Letter to the editor 12.6.11

Dear Leader,

As regards your front page article on the budget it is my impression that you missed an opportunity for starting a critical discussion on how universities are funded and how those funds are spent.  To focus on the top fiver earners, compare those earners to industry averages and analyze the budget woes of simply the past year are to ignore endemic and systematic problems that plague higher education as a whole.

Two trends in particular are of concern for students.  The first is that universities have increasingly come to rely on low paid, part-time workers to shoulder an increasing amount of an institutions teaching load. For large schools like U of I, this would be done by graduate students.  For smaller schools like Elmhurst this burden is taken up by adjuncts.

The second is an increasing amount of spending being put into ‘periphery’ uses.  By periphery, I mean those uses that do not directly contribute to the primary good that universities are said to provide: education.  This is caused by increasing amounts of being spent on expanding bureaucracies and non-core uses.

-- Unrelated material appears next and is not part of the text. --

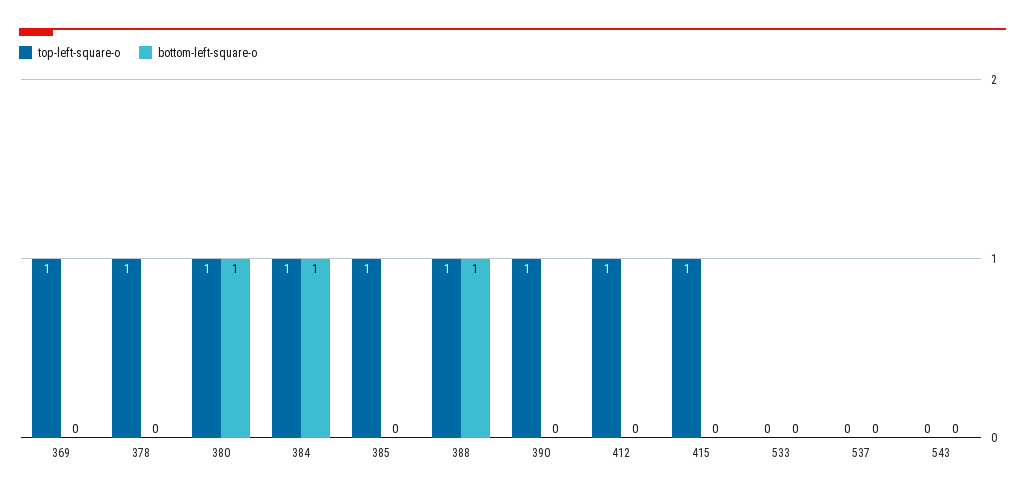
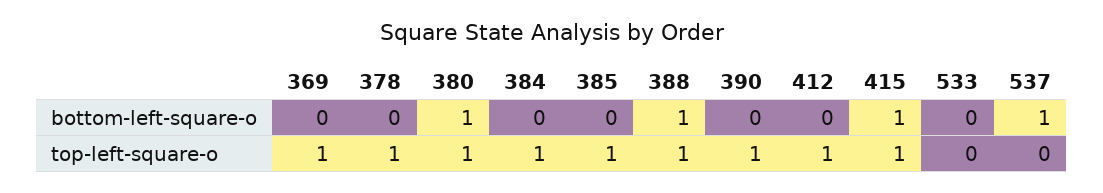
bottom-left-square-o, 384: 1 -> 0
bottom-left-square-o, 415: 0 -> 1
bottom-left-square-o, 537: 0 -> 1
top-left-square-o, 543: 0 -> none
bottom-left-square-o, 543: 0 -> none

Generally good economic times, the perceived great value of higher education, and the ready availability of credit on generous terms for educational purposes (student loans) have allowed universities to in the past generally ignore the tension created by an expanding administration and skimping on core teaching staff.   These problems plague the entire industry and are hardly unique to EC.

Yet, the result is for students to be paying for what in many respects is a sham product.  Many adjuncts can be found teaching for only slightly lower rates at local community colleges.  Hence, it is the same product with different labeling and it is that brand that students end up paying the difference for.

In this respect EC’s current budget woes and need to increase tuition are merely the result of intractable and endemic problems that have been plaguing universities for years.  It is this story that your article on the budget has missed and it is this story that students across the country need to be concerned about.